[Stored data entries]
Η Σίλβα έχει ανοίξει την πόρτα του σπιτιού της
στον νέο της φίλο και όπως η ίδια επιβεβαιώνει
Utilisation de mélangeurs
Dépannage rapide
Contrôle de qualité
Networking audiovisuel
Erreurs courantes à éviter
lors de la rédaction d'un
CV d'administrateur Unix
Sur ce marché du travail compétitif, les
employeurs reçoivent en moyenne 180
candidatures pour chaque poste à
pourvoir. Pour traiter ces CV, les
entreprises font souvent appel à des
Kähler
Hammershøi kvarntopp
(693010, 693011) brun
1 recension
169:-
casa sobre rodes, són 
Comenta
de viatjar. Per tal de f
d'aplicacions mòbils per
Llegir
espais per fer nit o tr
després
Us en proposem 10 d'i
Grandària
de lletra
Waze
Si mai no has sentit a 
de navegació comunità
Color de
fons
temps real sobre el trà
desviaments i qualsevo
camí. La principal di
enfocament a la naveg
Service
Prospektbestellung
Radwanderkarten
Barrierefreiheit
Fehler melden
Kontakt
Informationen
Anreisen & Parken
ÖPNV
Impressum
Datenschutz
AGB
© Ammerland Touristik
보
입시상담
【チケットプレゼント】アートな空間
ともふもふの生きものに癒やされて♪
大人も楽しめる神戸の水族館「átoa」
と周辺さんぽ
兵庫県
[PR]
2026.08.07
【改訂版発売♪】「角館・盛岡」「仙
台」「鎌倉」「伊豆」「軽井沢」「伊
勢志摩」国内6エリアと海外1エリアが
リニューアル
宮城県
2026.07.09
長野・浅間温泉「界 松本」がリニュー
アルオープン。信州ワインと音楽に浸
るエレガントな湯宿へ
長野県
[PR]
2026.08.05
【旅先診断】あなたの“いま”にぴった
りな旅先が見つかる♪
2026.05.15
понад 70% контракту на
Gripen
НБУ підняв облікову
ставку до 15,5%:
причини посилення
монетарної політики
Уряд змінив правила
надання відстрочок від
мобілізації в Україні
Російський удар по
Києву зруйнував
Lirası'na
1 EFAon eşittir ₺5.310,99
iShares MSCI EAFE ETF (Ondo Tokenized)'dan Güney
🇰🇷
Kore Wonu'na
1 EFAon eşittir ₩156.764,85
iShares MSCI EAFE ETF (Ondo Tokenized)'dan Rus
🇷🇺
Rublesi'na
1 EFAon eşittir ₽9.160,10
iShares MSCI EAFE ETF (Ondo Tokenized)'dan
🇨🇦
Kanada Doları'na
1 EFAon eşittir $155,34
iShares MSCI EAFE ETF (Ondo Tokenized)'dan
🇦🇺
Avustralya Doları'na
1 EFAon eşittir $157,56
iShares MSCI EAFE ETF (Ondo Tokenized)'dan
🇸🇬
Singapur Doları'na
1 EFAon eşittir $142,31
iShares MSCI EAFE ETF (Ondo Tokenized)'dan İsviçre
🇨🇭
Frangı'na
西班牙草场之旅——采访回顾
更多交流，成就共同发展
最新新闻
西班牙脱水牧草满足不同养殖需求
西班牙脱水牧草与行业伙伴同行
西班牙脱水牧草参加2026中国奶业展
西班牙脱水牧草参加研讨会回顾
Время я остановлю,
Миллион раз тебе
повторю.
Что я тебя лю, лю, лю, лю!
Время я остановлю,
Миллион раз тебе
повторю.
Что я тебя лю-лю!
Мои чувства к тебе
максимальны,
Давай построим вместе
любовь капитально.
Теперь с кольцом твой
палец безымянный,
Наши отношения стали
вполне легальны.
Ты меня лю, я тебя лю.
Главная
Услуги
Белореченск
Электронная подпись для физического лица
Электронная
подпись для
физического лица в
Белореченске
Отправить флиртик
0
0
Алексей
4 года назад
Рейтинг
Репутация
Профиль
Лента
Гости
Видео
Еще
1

→ **The problem**:
Copy the lines of the listing word for word, starting at its very beginning and ending with the line that contains "CV d'administrateur Unix". Include both of those lines.

→ **Answer box**:
Η Σίλβα έχει ανοίξει την πόρτα του σπιτιού της
στον νέο της φίλο και όπως η ίδια επιβεβαιώνει
Utilisation de mélangeurs
Dépannage rapide
Contrôle de qualité
Networking audiovisuel
Erreurs courantes à éviter
lors de la rédaction d'un
CV d'administrateur Unix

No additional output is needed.